**ABOUT THIS TASK:** Tally the lines of the data below that contain the string "street". Give the tally and nothing else.

■ ■ ■ ■ ■

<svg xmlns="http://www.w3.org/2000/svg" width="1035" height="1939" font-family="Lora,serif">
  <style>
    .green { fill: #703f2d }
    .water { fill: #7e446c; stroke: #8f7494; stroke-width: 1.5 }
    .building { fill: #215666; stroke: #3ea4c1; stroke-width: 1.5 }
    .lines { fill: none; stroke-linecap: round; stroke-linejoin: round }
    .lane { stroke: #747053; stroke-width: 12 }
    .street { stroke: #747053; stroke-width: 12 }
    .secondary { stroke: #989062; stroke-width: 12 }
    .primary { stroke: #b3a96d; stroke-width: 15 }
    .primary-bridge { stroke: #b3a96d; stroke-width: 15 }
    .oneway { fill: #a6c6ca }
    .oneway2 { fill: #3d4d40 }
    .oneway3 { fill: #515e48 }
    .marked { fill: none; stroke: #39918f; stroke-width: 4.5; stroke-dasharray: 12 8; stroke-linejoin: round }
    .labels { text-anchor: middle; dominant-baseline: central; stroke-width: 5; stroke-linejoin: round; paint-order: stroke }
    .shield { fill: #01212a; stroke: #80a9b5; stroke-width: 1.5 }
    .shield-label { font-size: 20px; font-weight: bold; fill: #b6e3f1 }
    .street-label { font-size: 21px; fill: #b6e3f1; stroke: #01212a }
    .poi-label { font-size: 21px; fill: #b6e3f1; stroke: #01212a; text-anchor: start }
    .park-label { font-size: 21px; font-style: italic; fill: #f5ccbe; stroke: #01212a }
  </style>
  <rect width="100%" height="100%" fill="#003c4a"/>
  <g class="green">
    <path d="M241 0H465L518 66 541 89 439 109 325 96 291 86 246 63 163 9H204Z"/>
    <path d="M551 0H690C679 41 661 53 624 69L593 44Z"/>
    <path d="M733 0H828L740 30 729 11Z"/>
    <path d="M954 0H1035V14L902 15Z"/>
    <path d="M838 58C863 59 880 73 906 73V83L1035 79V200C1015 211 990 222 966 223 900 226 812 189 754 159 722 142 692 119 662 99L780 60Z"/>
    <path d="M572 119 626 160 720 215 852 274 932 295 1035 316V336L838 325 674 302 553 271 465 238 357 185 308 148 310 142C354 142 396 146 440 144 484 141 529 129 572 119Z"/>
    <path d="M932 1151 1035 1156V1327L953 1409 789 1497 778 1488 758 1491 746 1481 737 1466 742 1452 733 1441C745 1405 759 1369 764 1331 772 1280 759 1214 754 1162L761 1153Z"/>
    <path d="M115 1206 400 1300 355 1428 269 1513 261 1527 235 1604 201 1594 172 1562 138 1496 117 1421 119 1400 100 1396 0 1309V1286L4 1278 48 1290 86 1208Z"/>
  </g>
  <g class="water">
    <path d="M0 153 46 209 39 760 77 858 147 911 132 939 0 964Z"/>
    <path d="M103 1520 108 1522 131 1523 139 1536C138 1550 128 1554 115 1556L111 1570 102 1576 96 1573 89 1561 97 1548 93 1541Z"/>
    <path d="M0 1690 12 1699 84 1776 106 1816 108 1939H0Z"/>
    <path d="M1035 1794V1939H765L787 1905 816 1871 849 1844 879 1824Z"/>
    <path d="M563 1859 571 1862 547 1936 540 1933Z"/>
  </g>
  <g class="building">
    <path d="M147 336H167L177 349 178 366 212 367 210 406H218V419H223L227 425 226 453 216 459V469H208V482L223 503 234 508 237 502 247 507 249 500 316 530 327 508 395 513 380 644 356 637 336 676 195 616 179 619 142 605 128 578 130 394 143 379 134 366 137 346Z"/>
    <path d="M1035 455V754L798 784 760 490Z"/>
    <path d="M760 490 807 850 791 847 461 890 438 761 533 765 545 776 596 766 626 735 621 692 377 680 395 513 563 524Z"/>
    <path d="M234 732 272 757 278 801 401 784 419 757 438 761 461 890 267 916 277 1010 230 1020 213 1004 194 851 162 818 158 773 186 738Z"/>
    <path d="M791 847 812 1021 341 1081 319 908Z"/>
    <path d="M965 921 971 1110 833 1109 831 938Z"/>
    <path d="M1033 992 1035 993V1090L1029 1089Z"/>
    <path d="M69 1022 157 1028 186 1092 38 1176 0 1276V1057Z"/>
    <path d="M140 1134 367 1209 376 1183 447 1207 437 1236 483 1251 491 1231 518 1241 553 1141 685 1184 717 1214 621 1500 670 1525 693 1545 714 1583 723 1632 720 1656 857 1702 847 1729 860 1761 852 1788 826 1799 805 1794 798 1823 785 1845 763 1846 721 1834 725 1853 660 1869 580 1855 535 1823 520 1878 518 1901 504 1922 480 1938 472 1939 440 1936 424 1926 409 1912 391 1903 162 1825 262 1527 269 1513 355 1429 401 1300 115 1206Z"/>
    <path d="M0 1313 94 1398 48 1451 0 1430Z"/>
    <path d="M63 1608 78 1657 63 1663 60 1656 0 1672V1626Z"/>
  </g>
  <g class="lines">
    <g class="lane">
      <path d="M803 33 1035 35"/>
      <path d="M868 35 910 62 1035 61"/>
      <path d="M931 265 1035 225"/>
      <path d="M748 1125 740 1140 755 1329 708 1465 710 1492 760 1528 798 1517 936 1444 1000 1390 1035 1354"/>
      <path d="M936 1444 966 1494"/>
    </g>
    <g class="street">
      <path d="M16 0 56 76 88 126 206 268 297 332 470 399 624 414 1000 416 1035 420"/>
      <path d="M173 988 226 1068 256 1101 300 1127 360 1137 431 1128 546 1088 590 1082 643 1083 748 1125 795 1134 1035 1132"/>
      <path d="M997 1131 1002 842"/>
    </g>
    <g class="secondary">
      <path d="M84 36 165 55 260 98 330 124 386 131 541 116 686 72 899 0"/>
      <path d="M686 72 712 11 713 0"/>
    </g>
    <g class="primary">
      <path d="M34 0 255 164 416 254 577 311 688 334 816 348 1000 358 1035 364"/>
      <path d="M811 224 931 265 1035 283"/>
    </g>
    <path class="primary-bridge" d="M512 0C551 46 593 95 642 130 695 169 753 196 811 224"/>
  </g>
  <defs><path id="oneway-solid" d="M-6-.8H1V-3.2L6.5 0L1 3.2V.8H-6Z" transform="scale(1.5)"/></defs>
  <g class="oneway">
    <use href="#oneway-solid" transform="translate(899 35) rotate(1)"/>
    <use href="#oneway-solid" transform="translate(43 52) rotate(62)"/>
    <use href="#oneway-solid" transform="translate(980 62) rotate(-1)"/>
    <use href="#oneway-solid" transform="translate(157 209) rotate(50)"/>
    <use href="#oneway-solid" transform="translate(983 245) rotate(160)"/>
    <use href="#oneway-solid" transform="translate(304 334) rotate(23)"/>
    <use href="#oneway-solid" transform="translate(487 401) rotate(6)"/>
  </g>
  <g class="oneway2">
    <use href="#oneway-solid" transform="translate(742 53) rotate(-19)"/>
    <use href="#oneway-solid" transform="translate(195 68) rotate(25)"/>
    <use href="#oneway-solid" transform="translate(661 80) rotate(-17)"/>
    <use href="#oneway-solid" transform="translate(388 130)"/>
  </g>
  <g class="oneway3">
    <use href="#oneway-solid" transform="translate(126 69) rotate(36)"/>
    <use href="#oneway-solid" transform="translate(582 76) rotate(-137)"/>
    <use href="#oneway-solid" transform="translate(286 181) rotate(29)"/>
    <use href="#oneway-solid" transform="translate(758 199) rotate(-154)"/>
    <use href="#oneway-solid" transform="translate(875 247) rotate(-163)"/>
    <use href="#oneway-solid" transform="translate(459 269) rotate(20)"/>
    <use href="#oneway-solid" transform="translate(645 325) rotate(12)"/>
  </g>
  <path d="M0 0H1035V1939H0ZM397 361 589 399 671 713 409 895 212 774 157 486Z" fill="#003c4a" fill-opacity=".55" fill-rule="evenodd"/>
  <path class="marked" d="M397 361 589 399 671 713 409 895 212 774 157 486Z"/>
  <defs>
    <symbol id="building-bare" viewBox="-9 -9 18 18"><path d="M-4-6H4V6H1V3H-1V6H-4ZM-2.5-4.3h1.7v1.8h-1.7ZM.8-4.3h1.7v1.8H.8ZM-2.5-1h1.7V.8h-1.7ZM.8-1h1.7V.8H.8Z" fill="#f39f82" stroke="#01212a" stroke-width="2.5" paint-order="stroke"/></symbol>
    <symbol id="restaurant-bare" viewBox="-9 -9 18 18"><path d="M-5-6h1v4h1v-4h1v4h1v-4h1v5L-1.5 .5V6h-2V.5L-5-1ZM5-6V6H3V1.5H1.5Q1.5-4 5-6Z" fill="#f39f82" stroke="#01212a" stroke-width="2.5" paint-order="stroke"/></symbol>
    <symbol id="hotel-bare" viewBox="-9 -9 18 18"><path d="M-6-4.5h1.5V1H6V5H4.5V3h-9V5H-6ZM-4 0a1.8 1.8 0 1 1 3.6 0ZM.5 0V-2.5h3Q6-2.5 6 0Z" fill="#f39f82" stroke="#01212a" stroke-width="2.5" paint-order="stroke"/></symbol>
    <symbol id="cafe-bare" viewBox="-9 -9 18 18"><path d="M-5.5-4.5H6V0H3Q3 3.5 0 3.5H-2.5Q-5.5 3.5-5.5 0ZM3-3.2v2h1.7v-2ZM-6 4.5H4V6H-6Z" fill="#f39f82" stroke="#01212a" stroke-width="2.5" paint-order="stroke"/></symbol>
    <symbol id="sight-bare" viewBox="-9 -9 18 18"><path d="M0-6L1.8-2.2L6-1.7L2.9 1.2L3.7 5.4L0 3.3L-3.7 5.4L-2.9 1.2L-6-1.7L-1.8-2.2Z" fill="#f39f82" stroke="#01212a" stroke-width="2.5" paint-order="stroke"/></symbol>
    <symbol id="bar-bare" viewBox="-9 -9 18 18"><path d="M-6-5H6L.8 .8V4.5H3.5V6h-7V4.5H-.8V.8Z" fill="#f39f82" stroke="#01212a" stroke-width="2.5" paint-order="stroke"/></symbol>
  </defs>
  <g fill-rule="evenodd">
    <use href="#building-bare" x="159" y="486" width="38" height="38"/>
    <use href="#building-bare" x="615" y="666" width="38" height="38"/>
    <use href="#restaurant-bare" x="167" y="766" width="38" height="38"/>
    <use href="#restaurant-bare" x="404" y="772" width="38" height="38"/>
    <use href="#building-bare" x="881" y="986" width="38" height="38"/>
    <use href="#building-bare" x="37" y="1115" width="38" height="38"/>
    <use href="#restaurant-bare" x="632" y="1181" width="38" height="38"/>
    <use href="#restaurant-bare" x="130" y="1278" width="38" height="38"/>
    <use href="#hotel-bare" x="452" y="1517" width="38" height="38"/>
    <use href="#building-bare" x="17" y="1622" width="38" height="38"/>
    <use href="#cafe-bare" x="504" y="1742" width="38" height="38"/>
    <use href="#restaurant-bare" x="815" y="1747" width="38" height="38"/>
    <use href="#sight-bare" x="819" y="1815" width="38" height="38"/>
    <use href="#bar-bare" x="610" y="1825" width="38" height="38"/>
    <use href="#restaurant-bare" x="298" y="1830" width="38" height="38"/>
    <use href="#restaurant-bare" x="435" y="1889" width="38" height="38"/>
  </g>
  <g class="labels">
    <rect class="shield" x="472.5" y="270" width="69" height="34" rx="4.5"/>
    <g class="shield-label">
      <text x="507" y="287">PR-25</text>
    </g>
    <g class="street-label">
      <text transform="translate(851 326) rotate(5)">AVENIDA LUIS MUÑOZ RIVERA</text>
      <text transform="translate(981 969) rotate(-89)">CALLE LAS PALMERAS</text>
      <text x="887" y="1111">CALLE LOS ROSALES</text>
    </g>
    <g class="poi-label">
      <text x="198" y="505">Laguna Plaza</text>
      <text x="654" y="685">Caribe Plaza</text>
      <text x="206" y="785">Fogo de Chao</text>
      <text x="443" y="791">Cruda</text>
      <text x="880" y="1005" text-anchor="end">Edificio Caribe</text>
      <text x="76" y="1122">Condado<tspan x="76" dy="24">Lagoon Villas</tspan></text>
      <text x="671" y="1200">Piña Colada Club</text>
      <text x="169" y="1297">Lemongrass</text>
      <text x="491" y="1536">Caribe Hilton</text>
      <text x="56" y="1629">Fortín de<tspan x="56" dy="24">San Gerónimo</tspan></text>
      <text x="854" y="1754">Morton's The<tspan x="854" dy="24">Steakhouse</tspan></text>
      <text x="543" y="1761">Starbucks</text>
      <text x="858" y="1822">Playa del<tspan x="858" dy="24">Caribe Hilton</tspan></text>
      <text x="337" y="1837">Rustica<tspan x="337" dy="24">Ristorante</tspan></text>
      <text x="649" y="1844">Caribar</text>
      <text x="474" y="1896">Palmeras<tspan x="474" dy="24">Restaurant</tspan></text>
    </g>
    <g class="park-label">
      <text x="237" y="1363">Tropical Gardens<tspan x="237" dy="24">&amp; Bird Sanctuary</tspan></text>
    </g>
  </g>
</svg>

■ ■ ■ ■ ■

**RESPONSE TO THE TASK:** 4